What about left-wing violence?

It occurs, though less frequently. In 2017, a supporter of Democratic presidential candidate Bernie Sanders opened fire at a GOP congressional baseball practice, gravely wounding Rep. Steve Scalise of Louisiana. The 2020 Black Lives Matter protests in response to a police officer's murder of George Floyd were mostly peaceful, but arson, looting, and vandalism in several cities caused an estimated $2 billion in damage. The far-left antifa movement has engaged in violent confrontations with police and right-wing groups, especially in Portland, Oregon, where an antifa activist killed a Trump supporter in 2020.

Who's being targeted?

Officials at all levels of government. A Seattle man was charged with showing up at Democratic Rep. Pramila Jayapal's house with a handgun in July, shouting threats and profanities. Republican Rep. Brian Mast of Florida received nearly 500 calls in 2018 from a man threatening to kill Mast's children. The Justice Department says this year alone more than 1,000 threats have been reported against election workers. In Congress, many lawmakers are beefing up their personal security. Sen. Raphael Warnock (D-Ga.) has spent nearly $900,000 for his own protection, while Sen. Ted Cruz (R-Texas) has spent nearly $600,000. Every morning, staffers compile a folder with photos of people who've threatened Rep. Alexandria Ocasio-Cortez (D-N.Y.) so she might recognize them. "I just don't know how seriously people are going to take this unless someone gets hurt," Ocasio-Cortez said. 

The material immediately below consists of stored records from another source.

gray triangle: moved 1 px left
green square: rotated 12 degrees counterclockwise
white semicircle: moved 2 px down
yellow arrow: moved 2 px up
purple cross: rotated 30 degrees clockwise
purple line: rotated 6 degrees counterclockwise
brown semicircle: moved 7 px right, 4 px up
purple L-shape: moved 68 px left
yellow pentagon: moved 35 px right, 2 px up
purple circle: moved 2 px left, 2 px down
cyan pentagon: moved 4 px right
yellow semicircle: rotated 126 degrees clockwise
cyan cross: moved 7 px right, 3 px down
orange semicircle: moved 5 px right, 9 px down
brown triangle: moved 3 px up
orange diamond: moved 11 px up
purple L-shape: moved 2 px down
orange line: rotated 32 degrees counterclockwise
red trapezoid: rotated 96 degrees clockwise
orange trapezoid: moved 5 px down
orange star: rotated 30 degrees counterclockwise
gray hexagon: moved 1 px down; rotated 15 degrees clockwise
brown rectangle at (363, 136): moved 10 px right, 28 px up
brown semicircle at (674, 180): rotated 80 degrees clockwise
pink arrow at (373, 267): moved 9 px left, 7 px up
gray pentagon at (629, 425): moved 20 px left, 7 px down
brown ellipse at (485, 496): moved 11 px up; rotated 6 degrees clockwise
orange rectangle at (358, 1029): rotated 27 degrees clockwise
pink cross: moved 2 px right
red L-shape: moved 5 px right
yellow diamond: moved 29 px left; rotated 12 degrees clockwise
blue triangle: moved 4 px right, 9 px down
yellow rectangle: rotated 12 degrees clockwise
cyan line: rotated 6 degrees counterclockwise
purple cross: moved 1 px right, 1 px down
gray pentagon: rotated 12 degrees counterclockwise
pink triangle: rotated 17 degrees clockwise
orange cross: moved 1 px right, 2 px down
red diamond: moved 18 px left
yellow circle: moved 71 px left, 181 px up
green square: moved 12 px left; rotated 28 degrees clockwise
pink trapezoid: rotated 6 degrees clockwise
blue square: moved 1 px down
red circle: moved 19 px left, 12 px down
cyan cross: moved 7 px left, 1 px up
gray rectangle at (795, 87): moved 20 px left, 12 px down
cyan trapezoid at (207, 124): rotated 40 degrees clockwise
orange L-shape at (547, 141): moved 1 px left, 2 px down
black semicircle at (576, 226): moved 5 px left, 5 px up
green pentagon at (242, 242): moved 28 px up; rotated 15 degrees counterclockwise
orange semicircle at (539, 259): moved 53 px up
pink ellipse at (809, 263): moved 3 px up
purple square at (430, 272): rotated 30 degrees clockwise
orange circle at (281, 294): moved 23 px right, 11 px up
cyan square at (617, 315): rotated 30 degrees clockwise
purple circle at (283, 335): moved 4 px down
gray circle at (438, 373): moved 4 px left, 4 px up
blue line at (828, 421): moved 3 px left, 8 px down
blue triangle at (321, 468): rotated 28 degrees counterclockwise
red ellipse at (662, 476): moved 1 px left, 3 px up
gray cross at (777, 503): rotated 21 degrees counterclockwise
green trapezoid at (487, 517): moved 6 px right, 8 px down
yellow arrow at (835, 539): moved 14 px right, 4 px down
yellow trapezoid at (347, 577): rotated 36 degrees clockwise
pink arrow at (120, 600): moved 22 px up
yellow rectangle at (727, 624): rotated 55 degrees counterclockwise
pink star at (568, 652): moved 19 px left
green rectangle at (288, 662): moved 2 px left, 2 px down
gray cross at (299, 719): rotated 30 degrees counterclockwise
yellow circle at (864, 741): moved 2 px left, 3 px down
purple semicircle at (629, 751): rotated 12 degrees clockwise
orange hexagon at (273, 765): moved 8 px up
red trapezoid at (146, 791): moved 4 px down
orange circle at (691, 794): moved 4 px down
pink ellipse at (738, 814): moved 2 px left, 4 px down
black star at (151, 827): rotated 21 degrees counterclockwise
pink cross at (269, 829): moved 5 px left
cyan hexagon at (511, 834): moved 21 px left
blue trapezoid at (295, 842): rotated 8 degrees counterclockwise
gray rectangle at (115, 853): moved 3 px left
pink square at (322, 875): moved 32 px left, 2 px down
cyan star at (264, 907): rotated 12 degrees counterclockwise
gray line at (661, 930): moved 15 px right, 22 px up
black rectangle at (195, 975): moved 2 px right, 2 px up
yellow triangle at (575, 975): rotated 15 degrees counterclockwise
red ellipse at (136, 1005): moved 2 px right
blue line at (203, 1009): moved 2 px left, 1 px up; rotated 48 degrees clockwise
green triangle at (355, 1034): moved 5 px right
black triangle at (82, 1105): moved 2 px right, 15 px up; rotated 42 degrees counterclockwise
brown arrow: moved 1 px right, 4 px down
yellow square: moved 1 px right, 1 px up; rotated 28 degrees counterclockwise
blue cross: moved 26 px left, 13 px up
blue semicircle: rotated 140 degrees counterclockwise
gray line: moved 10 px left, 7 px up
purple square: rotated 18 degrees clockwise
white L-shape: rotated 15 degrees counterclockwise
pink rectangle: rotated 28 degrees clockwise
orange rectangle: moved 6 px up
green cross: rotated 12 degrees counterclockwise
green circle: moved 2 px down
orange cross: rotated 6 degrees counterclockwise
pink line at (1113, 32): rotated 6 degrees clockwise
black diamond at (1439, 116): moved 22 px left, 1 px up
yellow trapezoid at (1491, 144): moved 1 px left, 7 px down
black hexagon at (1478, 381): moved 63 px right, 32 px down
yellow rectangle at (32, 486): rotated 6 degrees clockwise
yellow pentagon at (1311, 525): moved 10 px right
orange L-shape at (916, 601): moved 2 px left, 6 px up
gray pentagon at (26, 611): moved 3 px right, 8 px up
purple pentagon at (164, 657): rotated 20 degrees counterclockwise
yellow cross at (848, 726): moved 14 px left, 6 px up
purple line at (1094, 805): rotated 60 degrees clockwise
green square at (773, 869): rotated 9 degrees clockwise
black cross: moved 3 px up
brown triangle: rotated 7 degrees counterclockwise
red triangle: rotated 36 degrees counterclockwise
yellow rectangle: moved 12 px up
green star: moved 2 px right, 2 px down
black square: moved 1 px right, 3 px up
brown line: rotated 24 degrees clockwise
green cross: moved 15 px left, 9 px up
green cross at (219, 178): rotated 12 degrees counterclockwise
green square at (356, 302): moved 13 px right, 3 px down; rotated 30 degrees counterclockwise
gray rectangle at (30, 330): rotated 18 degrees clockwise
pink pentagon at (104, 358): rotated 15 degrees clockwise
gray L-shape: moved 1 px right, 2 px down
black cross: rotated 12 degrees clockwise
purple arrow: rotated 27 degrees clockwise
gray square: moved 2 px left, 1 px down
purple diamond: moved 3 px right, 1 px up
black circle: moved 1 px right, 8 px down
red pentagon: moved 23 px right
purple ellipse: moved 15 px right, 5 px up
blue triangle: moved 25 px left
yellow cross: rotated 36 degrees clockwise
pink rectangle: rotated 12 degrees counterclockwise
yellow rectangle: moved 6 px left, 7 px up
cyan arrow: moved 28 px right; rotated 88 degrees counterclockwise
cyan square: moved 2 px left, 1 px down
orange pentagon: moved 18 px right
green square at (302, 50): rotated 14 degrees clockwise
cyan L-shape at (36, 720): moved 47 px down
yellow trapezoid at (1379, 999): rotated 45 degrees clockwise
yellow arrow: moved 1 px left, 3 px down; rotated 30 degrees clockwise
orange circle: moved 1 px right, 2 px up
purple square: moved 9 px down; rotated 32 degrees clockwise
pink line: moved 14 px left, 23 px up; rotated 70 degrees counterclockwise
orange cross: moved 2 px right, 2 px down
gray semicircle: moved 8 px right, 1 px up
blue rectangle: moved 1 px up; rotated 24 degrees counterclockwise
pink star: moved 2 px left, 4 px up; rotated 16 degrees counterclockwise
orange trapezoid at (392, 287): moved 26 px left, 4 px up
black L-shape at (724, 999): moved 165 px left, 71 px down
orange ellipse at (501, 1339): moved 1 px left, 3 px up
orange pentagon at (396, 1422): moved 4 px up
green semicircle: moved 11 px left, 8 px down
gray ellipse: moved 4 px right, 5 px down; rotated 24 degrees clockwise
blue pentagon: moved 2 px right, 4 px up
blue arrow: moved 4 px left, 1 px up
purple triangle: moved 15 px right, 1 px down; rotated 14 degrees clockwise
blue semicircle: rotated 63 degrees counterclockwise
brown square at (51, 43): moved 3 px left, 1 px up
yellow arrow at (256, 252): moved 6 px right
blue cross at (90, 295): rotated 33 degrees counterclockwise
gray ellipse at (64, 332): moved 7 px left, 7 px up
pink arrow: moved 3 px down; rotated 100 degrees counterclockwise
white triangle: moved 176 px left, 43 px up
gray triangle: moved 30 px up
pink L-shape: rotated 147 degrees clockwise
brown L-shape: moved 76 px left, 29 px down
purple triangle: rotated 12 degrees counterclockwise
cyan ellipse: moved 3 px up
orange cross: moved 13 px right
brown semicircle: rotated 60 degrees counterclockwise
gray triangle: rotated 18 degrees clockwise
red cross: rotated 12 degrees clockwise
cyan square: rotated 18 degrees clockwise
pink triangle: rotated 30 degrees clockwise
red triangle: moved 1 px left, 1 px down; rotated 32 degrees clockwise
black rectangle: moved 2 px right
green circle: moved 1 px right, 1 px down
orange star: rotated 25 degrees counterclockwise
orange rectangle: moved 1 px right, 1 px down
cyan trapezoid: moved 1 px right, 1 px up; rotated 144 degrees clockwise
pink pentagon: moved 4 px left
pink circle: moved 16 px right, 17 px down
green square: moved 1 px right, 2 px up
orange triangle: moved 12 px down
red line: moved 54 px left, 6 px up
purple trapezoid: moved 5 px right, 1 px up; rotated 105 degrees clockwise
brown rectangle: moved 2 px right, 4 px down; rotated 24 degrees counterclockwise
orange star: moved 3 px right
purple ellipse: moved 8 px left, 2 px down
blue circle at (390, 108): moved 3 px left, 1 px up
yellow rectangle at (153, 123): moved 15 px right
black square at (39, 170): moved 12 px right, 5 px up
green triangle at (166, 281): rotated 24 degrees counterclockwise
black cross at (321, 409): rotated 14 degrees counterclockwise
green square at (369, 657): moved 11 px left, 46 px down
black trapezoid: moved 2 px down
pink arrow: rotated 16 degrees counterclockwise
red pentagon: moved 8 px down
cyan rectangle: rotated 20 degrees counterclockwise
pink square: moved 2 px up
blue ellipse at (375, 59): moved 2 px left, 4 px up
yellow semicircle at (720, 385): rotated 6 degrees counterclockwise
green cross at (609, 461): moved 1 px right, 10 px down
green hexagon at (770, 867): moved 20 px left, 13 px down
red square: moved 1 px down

What have political leaders said? 

Democrats have consistently condemned perpetrators of political violence, while many Republicans have not. The attack on Pelosi's husband, for example, became the subject of cruel jokes and conspiracy theories in conservative media and among some Republican candidates and officials. After that attack, Rep. Adam Kinzinger (R-Ill.) — a GOP pariah since voting for Trump's impeachment — told his fellow Republicans, "When you convince people that politicians are rigging elections, drink babies' blood, etc., you will get violence." Guns and threats are increasingly common in GOP ads. In one video, Rep. Ken Buck (R-Colo.) brandishes a rifle, daring President Biden to "come and take it." After Rep. Paul Gosar (R-Ariz.) posted an animated video showing himself slaying Ocasio-Cortez and attacking Biden, just two Republicans in the House voted to censure him. "We are a tinderbox right now," said Robert Pape, a political scientist at the University of Chicago. "The difference between the Right and the Left is you are getting lightning strikes on the Right. It is just happening again and again."

Public support for violence

A disturbing number of Americans now endorse the use of violence to achieve political ends. A poll last year found that 30 percent of Republicans and 11 percent of Democrats agreed with the statement "Because things have gotten so far off track, true American patriots may have to resort to violence in order to save our country." More than 40 percent of Americans think civil war is possible within the next decade, according to a recent YouGov poll. "I fear that the country is entering a phase of history with more organized domestic civil violence than we've seen in 100 years," said Philip Zelikow, former executive director of the 9/11 commission. Scholars say the violence will only worsen if lawmakers and conservative media keep egging on extremists with talk that white Christians are being "replaced," and that Democrats are traitors and communists who steal elections. "Violent political sentiments used to be held by fringe groups that were disavowed by major political parties," said Rachel Kleinfeld, who studies polarization and violence at the Carnegie Endowment for International Peace. "Now, violent viewpoints are held by mainstream members of the Right and are growing in acceptance on the Left."